Hello guys,
I would like to control the meshsize [h] based of value of the solution [u] i.e f(u) be the function/ criterion evaluated at each node. Then in 2d case with linear elements I will have 3 values for each element f_i(u)
One example for f(u) would be f(u):= u ||grad(u)|| / 25. Solution u is scalar quantity.
for each cell :
if h > max(f_i(u)) :
Perform refinement
This is used to solve nonliner solid mechanics problem with load step.
This is what I would like achieve this. But i don’t think demo example Auto adaptive Poisson equation won’t be helpful since it requires global criterion. However if I were to refine the mesh manually using refine function then I have to manually updated the spaces and also transfer the solution to the new mesh.
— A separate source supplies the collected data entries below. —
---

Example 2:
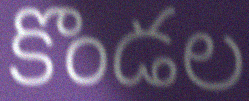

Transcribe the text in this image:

కొండల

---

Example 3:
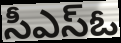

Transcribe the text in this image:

సీఎస్ఓ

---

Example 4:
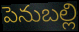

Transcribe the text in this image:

పెనుబల్లి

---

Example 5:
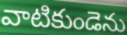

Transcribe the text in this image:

వాటికుండెను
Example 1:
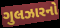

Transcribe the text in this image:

ગુલઝારનો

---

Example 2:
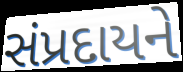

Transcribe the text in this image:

સંપ્રદાયને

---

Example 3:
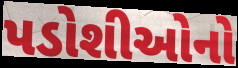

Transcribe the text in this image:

પડોશીઓનો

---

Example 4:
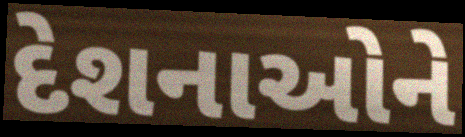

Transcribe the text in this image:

દેશનાઓને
Is there a better approach to achieve this local adaptivity using some inbuilt functions of fenics?
Hello guys,
As with the second approach to manually adapting the mesh. The code would look something like:
from dolfin import *
import numpy as np
# Sub domain for Dirichlet boundary condition
class DirichletBoundary(SubDomain):
def inside(self, x, on_boundary):
return abs(x[0] - 1.0) < DOLFIN_EPS and on_boundary
# Create mesh and define function space
mesh = UnitSquareMesh(32, 32)
meshfile = File("mesh.pvd")
meshfile << mesh
V = FunctionSpace(mesh, "CG", 1)
# Define boundary condition
g = Expression("t",t=1.0,degree=1)
bc = DirichletBC(V, g, DirichletBoundary())
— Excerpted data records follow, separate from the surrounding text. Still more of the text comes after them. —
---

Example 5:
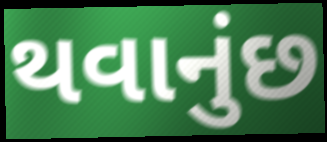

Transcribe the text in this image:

થવાનુંછ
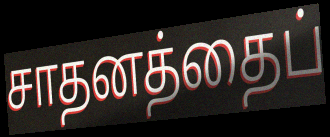
சாதனத்தைப்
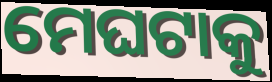
ମେଘଟାକୁ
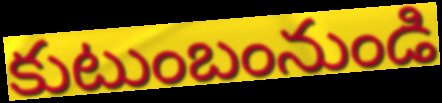
కుటుంబంనుండి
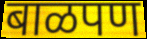
बाळपण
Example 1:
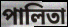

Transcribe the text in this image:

পালিতা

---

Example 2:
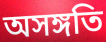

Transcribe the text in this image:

অসঙ্গতি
# Define variational problem
u = Function(V)
v = TestFunction(V)
f = Expression("x[0]*sin(x[1])", degree=2)
F = inner((1 + u**2)*grad(u), grad(v))*dx - f*v*dx
#cell local refinement criterion
def meshAdaptivityMarker(mesh, uTemp):
cellMarkers = MeshFunction("bool",mesh,2)
cellMarkers.set_all(False)
for cell in cells(mesh):
coordinates = np.reshape(cell.get_coordinate_dofs(),(-1,mesh.geometry().dim()))
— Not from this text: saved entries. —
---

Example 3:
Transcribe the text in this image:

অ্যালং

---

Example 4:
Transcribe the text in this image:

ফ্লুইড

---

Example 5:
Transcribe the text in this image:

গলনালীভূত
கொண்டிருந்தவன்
cellRegPar = np.array([uTemp(x) for x in coordinates])
minRegPara= np.nanmin(cellRegPar)
if(cell.h() > minRegPara/147.0):
cellMarkers[cell]=True
return cellMarkers
# Save solution in VTK format
file = File("nonlinear_poisson.pvd")
# This for loops through various load step
for i in [1.0,2.0,3.0]:
g.t = i
# Compute solution
solve(F == 0, u, bc,
solver_parameters={"newton_solver":{"relative_tolerance":1e-6}})
file << u
cellMarkers = meshAdaptivityMarker(mesh, u)
mesh = refine(mesh,cellMarkers)
V = FunctionSpace(mesh, "CG", 1)
u = Function(V)
v = TestFunction(V)
bc = DirichletBC(V, g, DirichletBoundary())
F = inner((1 + u**2)*grad(u), grad(v))*dx - f*v*dx
meshfile << mesh
However this approach is not optimal. So I would be very grateful for any advise to improve this or suggest any other approach.